• ASSIGNMENT:
How many lines in the records below contain the word "shows"? Reply with the number alone.

━━ GIVEN INFORMATION ━━

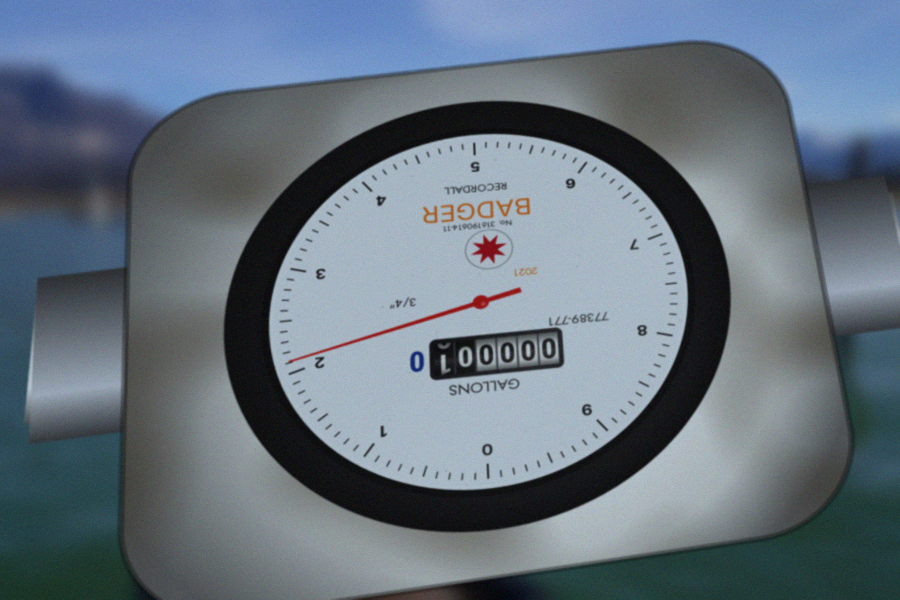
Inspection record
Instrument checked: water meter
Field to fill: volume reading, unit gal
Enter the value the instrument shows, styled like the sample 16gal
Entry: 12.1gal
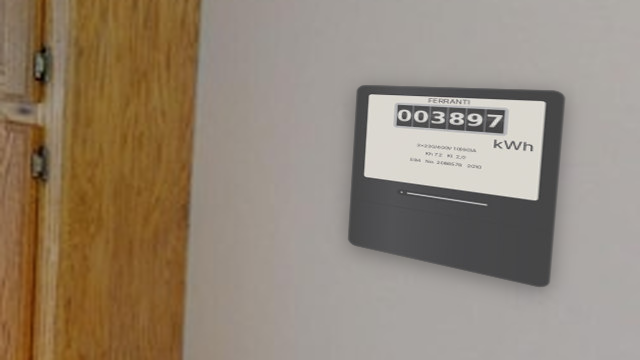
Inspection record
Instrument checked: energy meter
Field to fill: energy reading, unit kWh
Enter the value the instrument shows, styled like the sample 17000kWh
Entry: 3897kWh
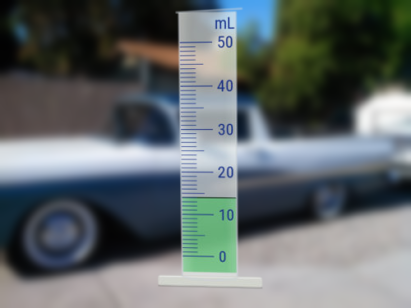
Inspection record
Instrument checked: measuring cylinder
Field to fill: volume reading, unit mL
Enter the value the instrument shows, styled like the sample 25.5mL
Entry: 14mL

━━━
━━ GIVEN INFORMATION ━━

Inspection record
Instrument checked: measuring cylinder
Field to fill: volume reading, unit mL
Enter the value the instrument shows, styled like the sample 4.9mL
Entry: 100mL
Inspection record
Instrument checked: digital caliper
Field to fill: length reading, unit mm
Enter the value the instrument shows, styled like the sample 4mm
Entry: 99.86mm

━━━
━━ GIVEN INFORMATION ━━

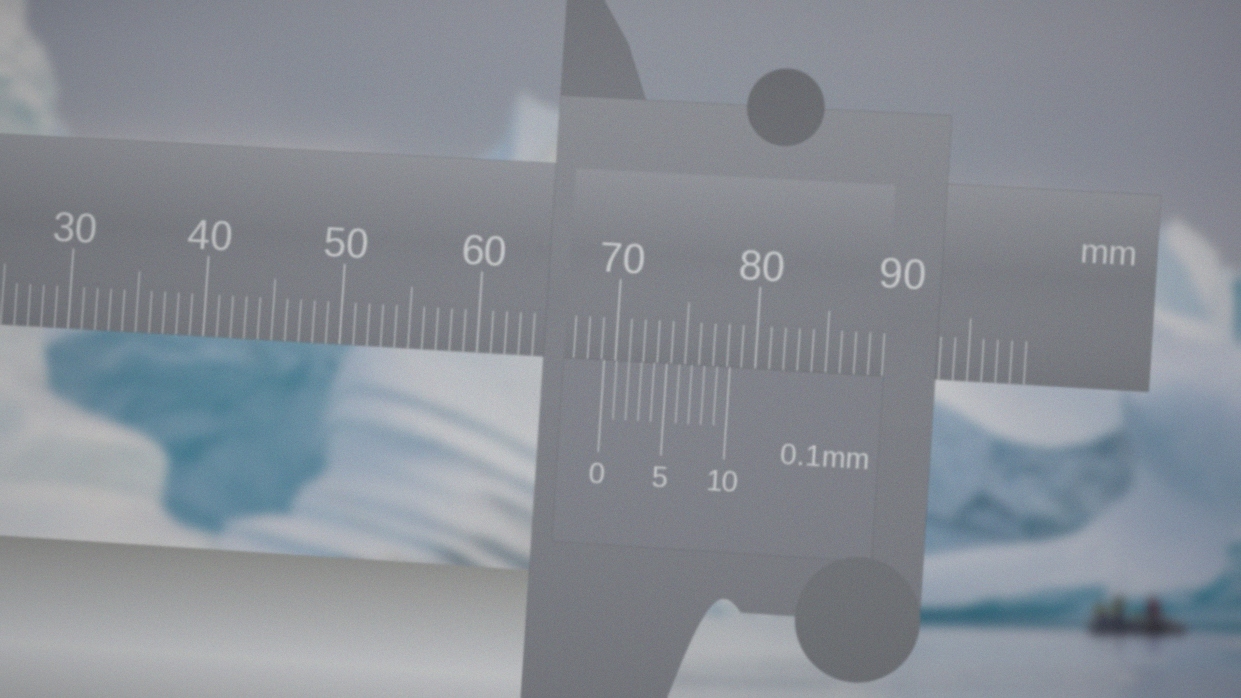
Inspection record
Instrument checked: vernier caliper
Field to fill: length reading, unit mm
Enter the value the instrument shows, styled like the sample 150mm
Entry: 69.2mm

━━━

• SOLVED EXERCISE:
6